Tristan Thompson should probably not be getting all of Nance’s minutes, and his late series energy from Indy seems unsustainable, but he is at least putting up a +24 net rating with a 70 TS% (before Saturday’s game). Hood went scoreless, and Clarkson went for five on 2-7 shooting. As Tom Pestak said in the live thread, the Cavs will not survive Ty Lue not playing his best lineups against Boston and the West. Don’t expect him to change a thing unless the Cavs lose a game though. And yes. We’ve all been sitting here for weeks beating the stinking rotten corpse of this horse.

Love, to his credit, made big plays, even though he was a liability late (though the Cavs didn’t get him the ball). He still finished with 21 and 16 rebounds. Kevin  was also a defensive rebound machine throughout the night, eliminating second chance opportunities for Toronto and finished a game high +20. His play through the first three quarters was inspired.

Kyle Korver and George Hill were both great, combining to go 6-9 from downtown and finishing with 18 and 12 respectively. J.R. was mostly a no-show as he dropped zero, took one shot, and finished -4.

And the King. He was sublime… again. The Cavs needed every one of his 38 points, seven dimes, six boards, and three steals. He even had a block on a three. Yeah, he missed a clutch freebie late, but went 9-11 from the line.

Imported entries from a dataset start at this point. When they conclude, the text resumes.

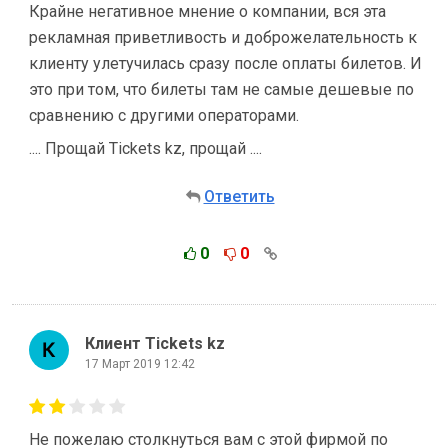
Крайне негативное мнение о компании, вся эта
рекламная приветливость и доброжелательность к
клиенту улетучилась сразу после оплаты билетов. И
это при том, что билеты там не самые дешевые по
сравнению с другими операторами.
.... Прощай Tickets kz, прощай ....
Ответить
0
0
Клиент Tickets kz
17 Март 2019 12:42
Не пожелаю столкнуться вам с этой фирмой по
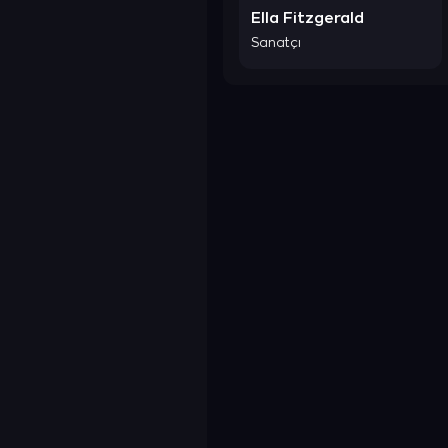
Ella Fitzgerald
Sanatçı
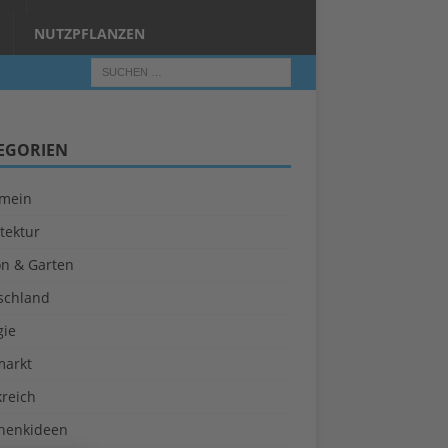
NUTZPFLANZEN
EGORIEN
emein
tektur
on & Garten
schland
gie
markt
kreich
henkideen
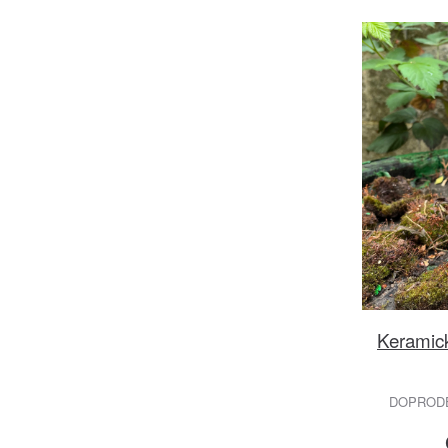
Keramic
DOPRODEJ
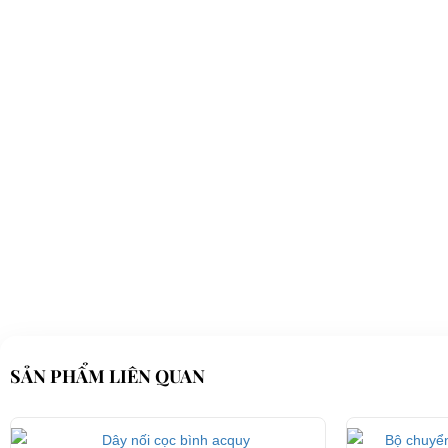
Điện thoại: 08 68 100 260 ( Châu ) - 093 211 3677 ( Phú )
E-mail:
phuhuynhkd@gmail.com
Website:
xediendulich.com
Website:
phutungxegolf.com
SẢN PHẨM LIÊN QUAN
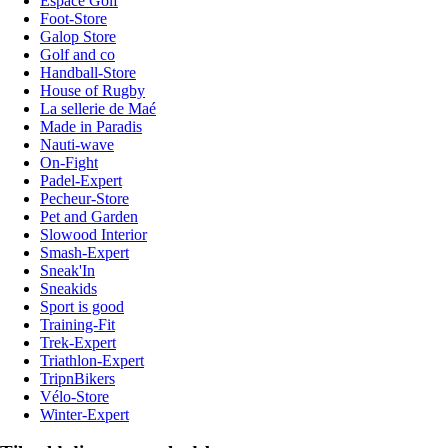
Espace Golf
Foot-Store
Galop Store
Golf and co
Handball-Store
House of Rugby
La sellerie de Maé
Made in Paradis
Nauti-wave
On-Fight
Padel-Expert
Pecheur-Store
Pet and Garden
Slowood Interior
Smash-Expert
Sneak'In
Sneakids
Sport is good
Training-Fit
Trek-Expert
Triathlon-Expert
TripnBikers
Vélo-Store
Winter-Expert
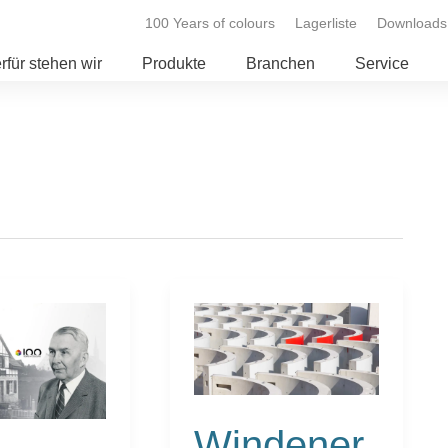
100 Years of colours
Lagerliste
Downloads
rfür stehen wir
Produkte
Branchen
Service
Windenergie:
Die
Turmproduktion
beschleunigen
Windener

In an age when everything is subjective, when the truth of what is real and isn’t is filtered through belief systems, and people make a living convincing us that lies are truth, it is a blessing to watch a moment that cannot be denied. Even basketball fans are claiming somehow that Philadelphia players didn’t screw up a game, that Boston players didn’t make amazing plays, but that somehow the guy sitting on the sideline deserves all the credit.

Fortunately we have no such illusions. The greatest player in the world was given eight seconds to run down the court, and make a shot to win a game. He took on five defenders, elevated, spun a ball up with one hand. It caromed off the glass and silently fell through the net. That moment is an unassailable truth. The Cavs won. LeBron James is the greatest basketball player on planet earth. Neither of those things are refutable.